Выбрать главу

Введение

После Французской революции родственники казненных регулярно собирались на «балы жертв» (Bals des victimes’). Женщины стригли волосы так, как это делал палач, обнажая шею, и носили на шее красную ленту там, куда падал нож. Приглашая дам, мужчины не кивали головой, а дергали ею, подражая движению тела в момент удара гильотины. Танцуя и флиртуя, участники этих жутких балов разделяли горе по погибшим.

Возможно, впрочем, что «балы жертв» — легенда, созданная романтическими писателями эпохи Реставрации; впоследствии многие авторы обращались к этой истории, как это сейчас делаю и я{1}. Собирались ли французские аристократы постреволюционного поколения на эти «балы жертв» или нет, мы наверняка знаем, что они фантазировали о них и передали свои фантазии младшим поколениям, а те следующим и так далее, вплоть до наших дней. Эти легендарные балы — классический случай того, что я называю «миметическим горем» и определяю как повторяющуюся реакцию на потерю, которая символически воспроизводит саму потерю{2}. В миметической работе памяти и воображения состоит сама сущность горя. Как это случилось? Где и когда? Почему все произошло именно так?

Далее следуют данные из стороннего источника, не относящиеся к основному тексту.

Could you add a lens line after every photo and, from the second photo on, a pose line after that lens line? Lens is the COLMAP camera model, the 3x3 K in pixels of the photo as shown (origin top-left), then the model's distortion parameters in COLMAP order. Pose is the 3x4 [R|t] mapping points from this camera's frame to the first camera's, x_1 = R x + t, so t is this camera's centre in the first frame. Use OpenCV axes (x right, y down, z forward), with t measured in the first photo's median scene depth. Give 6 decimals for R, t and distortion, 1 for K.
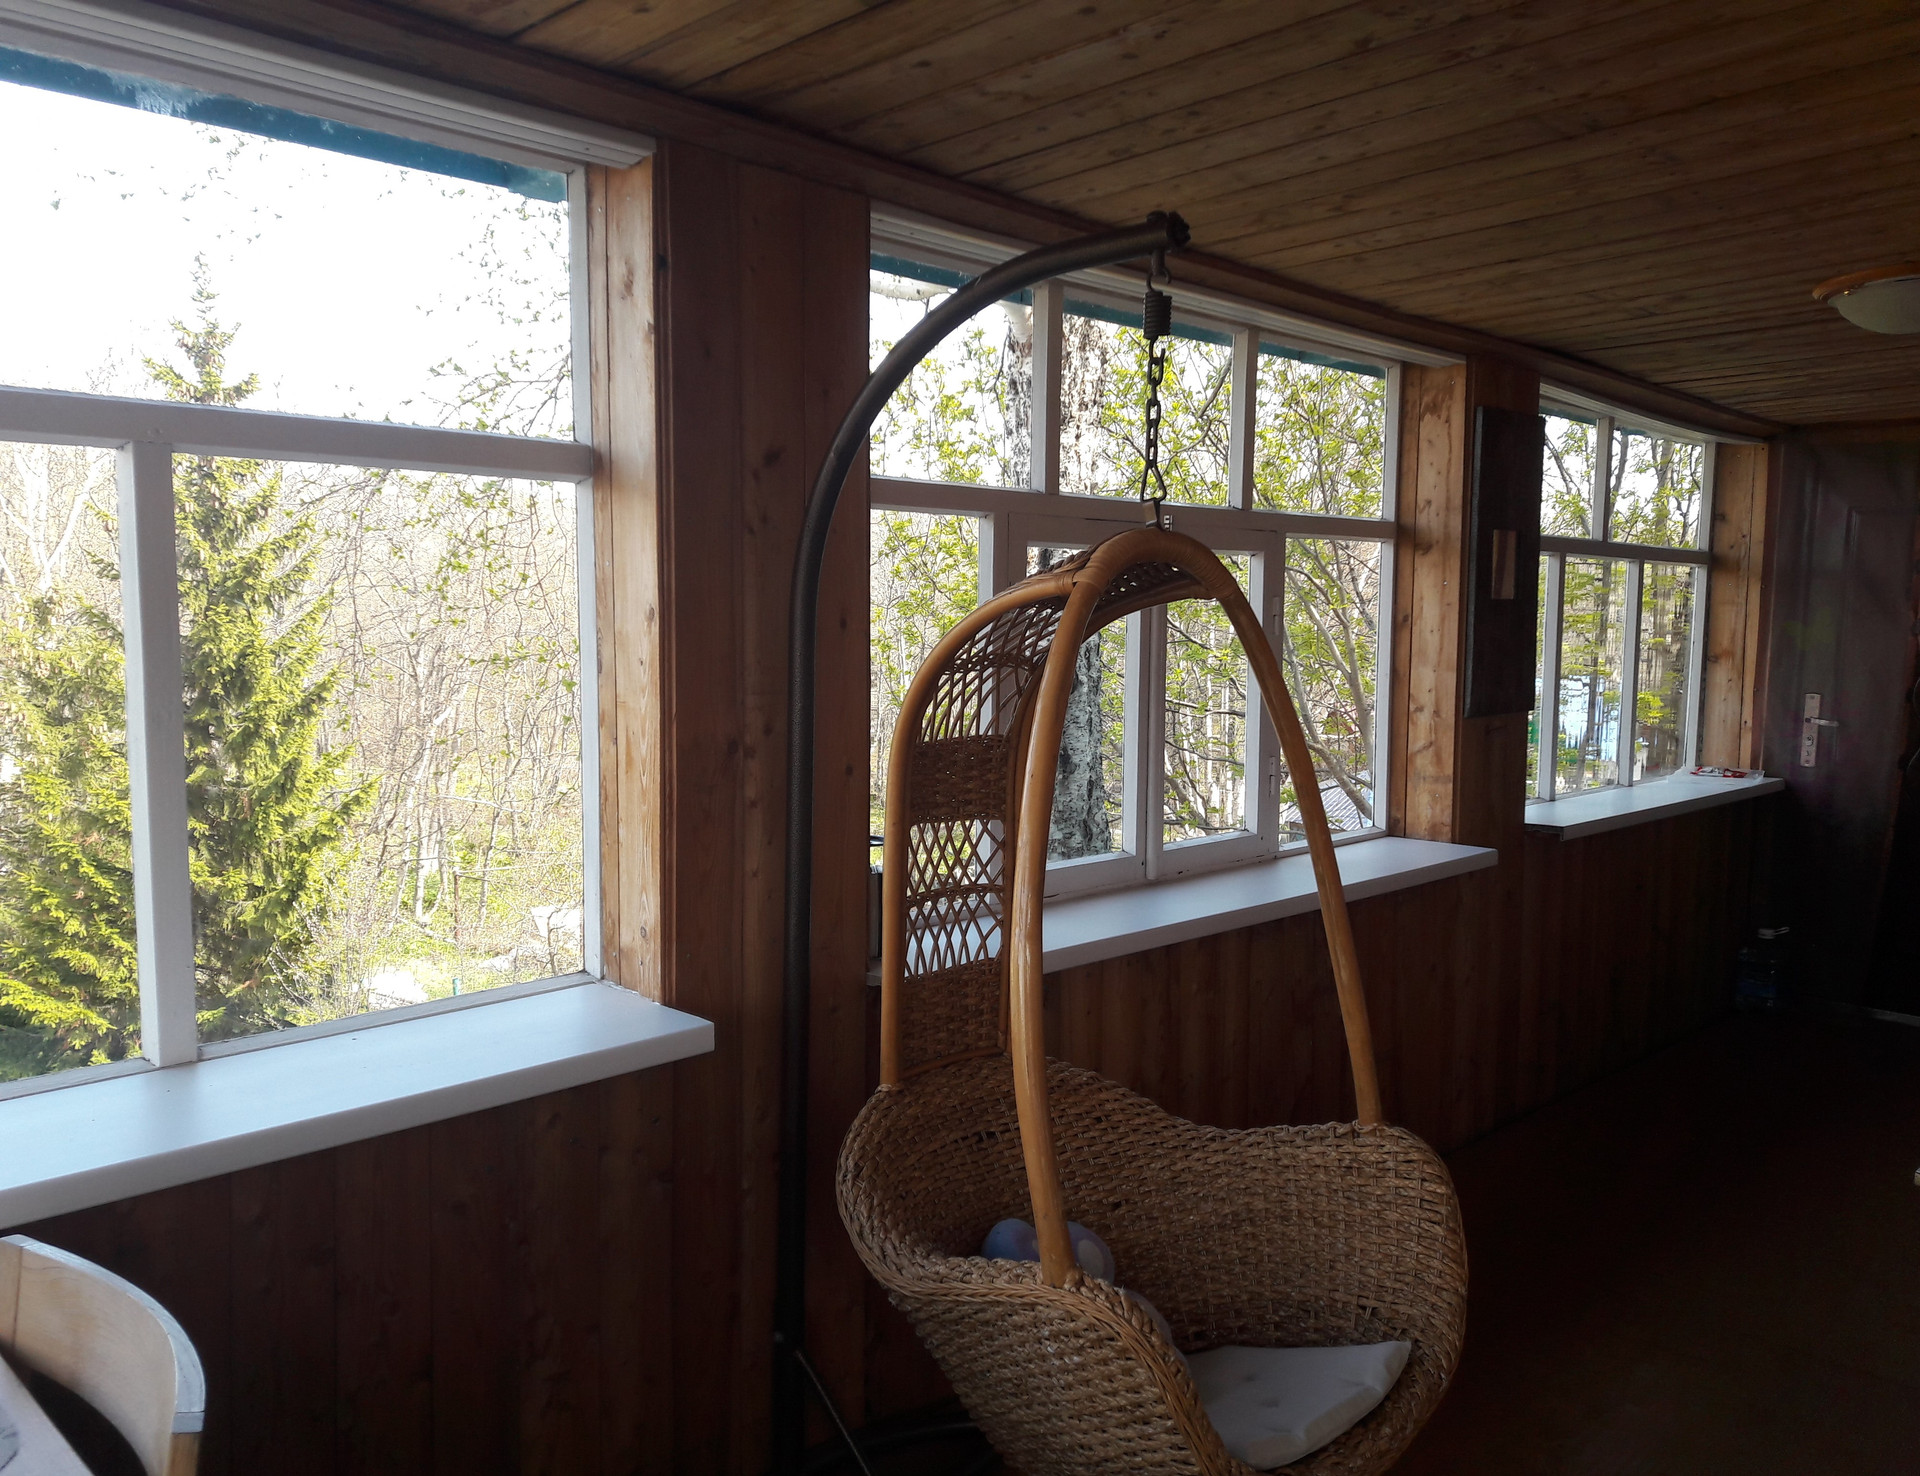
lens RADIAL K [[1474.7, 0, 888.4], [0, 1474.7, 741.8], [0, 0, 1]] dist [0.199526, -0.400423]
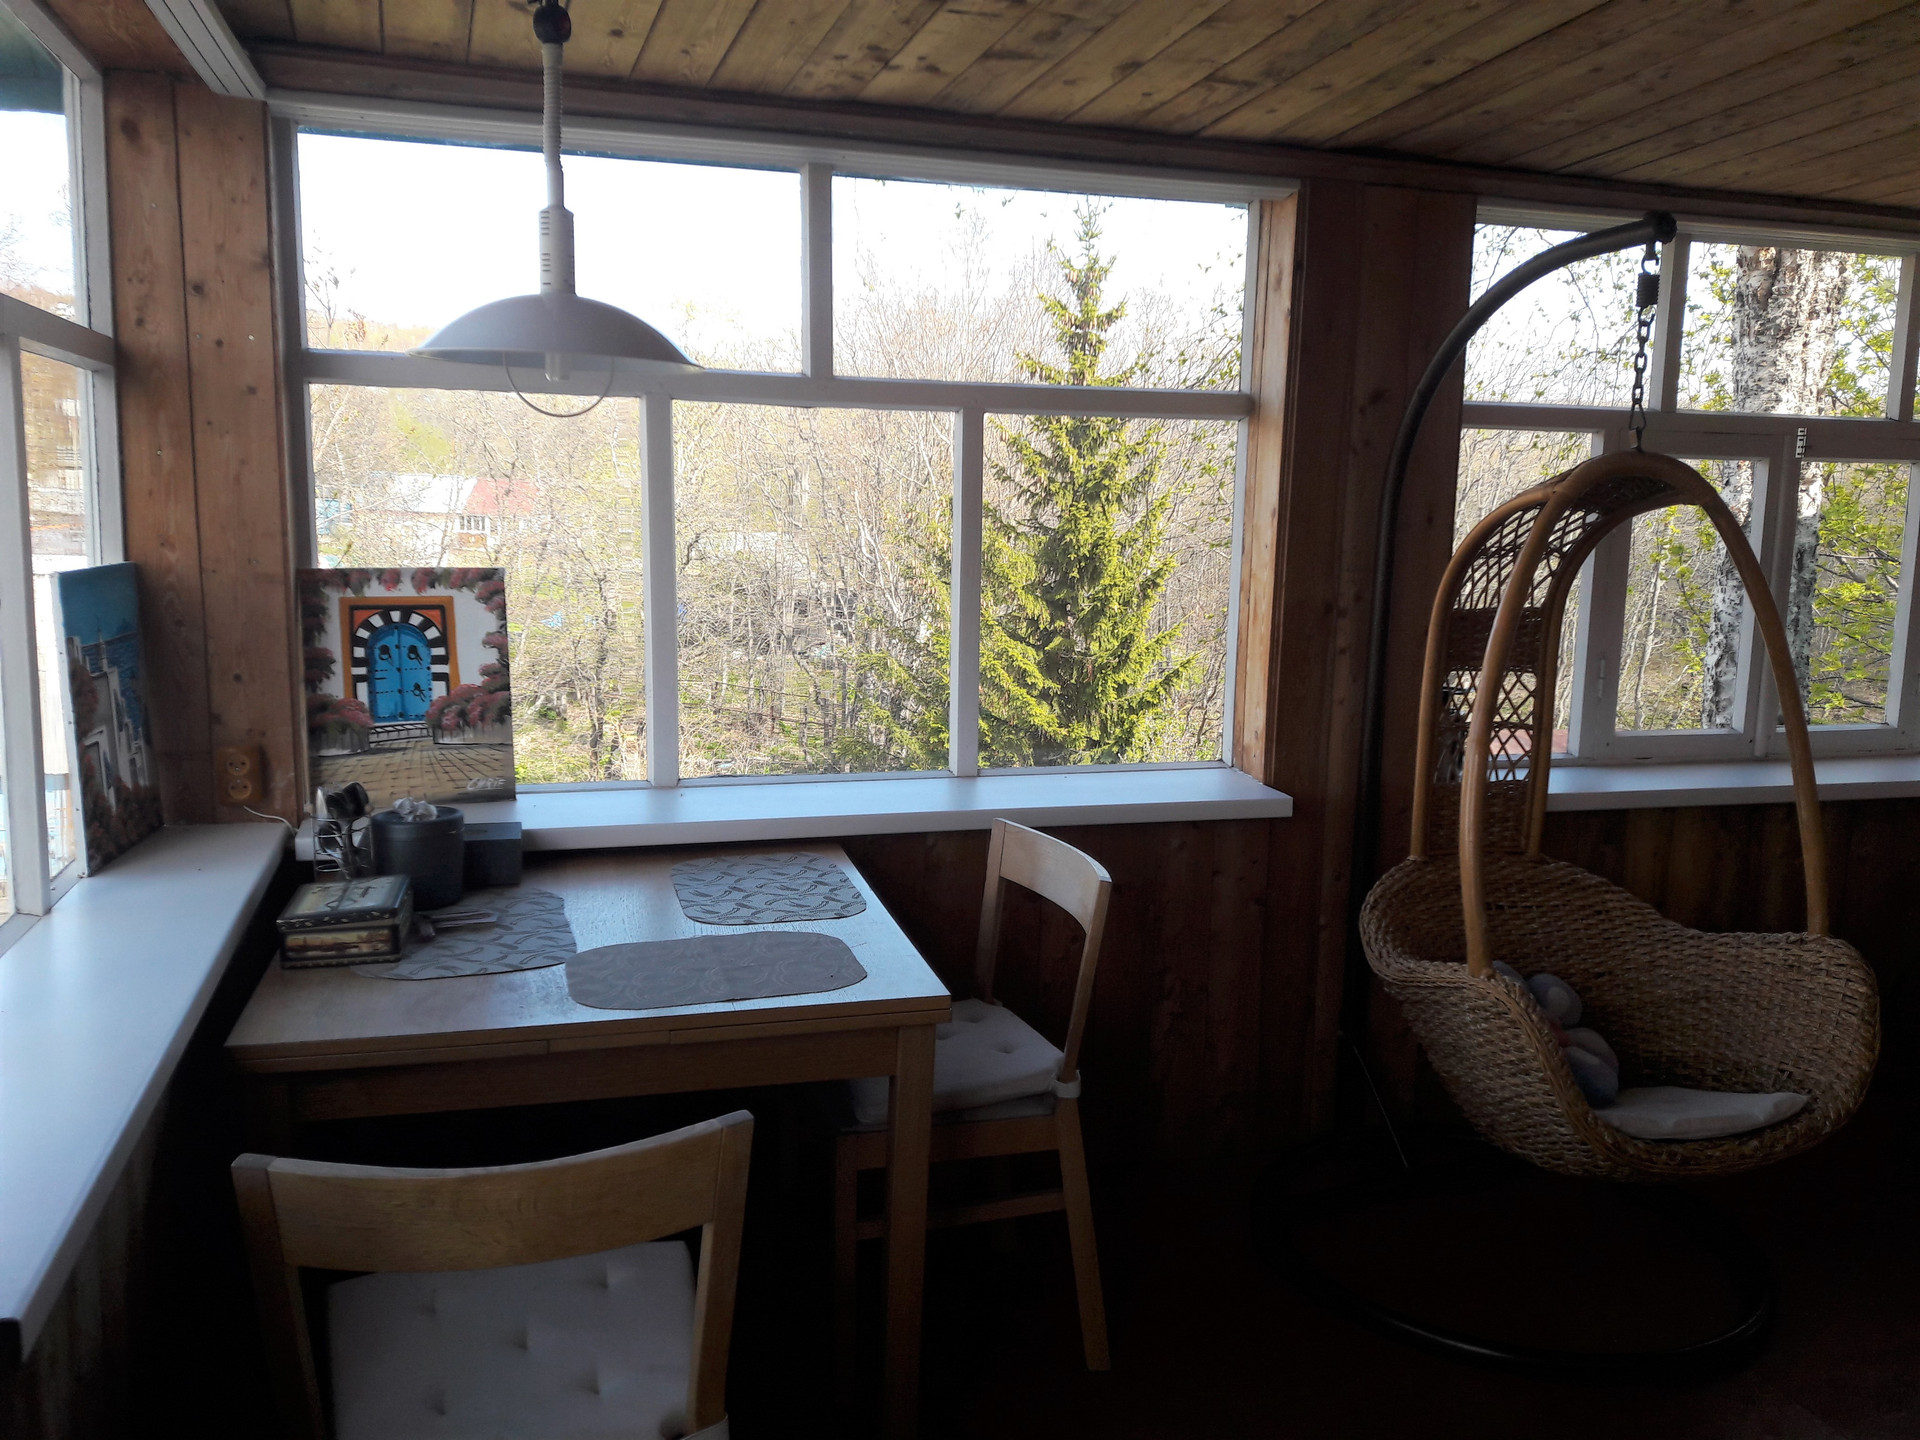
lens RADIAL K [[1534.1, 0, 960.0], [0, 1534.1, 720.0], [0, 0, 1]] dist [0.002758, -0.011200]
pose [[0.870785, 0.077097, -0.485581, 0.299331], [-0.052921, 0.996589, 0.063329, 0.034644], [0.488807, -0.029448, 0.871895, -0.425989]]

Могло ли оно обернуться иначе? Мог ли я что- то сделать, чтобы предотвратить потерю? Скорбящий задает эти вопросы себе и другим, делая их и себя рассказчиками и свидетелями, которые обмениваются правдой или фантазиями о сущности и обстоятельствах утраты. Независимо от того, есть ли у скорбящего факты и свидетельства, говорящие о том, что произошло, или его воспоминания — плод одной фантазии, работа горя неизменно воспроизводит прошлое в воображении, тексте, общении или спектакле. Репрезентация прошлого делает его настоящим, хоть и в обезвреженной, сравнительно безопасной для субъекта форме: предки погибли на гильотине, а потомки, танцуя и дергаясь, воспроизводят лишь отдельные и слабые следы их участи. Работа горя возвращает мертвых к жизни, но это не совсем жизнь.

Нарративы террора состоят из двух ветвей — восходящей, которая состоит из истории и утрат, и нисходящей, которая складывается из памяти и горя. Первая говорит о массовых убийствах и одинокой смерти, вторая — о разделенном опыте и коллективном трауре. И странным образом поэзия, юмор и даже удовольствие важны для этих «балов жертв» и других траурных игрищ. Потомки тех, кто погиб в период террора, находили удовлетворение в том, чтобы танцевать на «балах жертв», сочинять истории о жертвах и балах, рассказывать их своим ровесникам и потомкам. В отличие от позднейших идей — таких, как фрейдовское «навязчивое повторение» и связанные с ним концепции травмы и посттравматического, — рассказы о «балах жертв» подразумевают, что их участники действовали в полном сознании, отлично понимая и характер своих личных потерь, и природу совместного горя. Разделение опыта с другими является источником наслаждения, и потому мы, пересказывая подобные истории, тоже испытываем некоторое остаточное удовольствие.

В историях «балов жертв» участники физически собирались вместе, чтобы участвовать в ритуале коллективного траура и разделить груз прошлого. Такое поведение мы часто наблюдаем у тех, кто сам пережил социальную катастрофу, и в первом поколении их потомков. Люди следующих поколений продолжают скорбеть и разделять это чувство с другими, но не ощущают необходимости входить в физический контакт с товарищами по несчастью. Идут года, поколения сменяют друг друга, и миметическое горе перемещается все дальше в виртуальные пространства искусства, музыки, театра, литературы, а впоследствии — в кино, телешоу и социальные сети. Свою роль в этом процессе играет и научная историография.

Моя книга — часть этого долгосрочного процесса. Я рассказываю здесь о том, что в культуре позднесоветского и постсоветского периода, преследуемой непогребенным прошлым, возникли оригинальные практики памяти, которые заслуживают подробного изучения. Американский историк Стивен Коткин увидел в постсоветской трансформации «шекспировские черты». Неудивительно, что и сами участники этого процесса прибегают к сильным метафорам, частично придумывая и частично заимствуя их, чтобы понять, что произошло с их цивилизацией{3}. На самом деле культурные жанры памяти в России основаны скорее на поэтике Гоголя, чем Шекспира. Они демонстрируют необычные и, может быть, даже извращенные — кривые — формы горя по прошлому, которые связаны с подобными же способами понимания настоящего.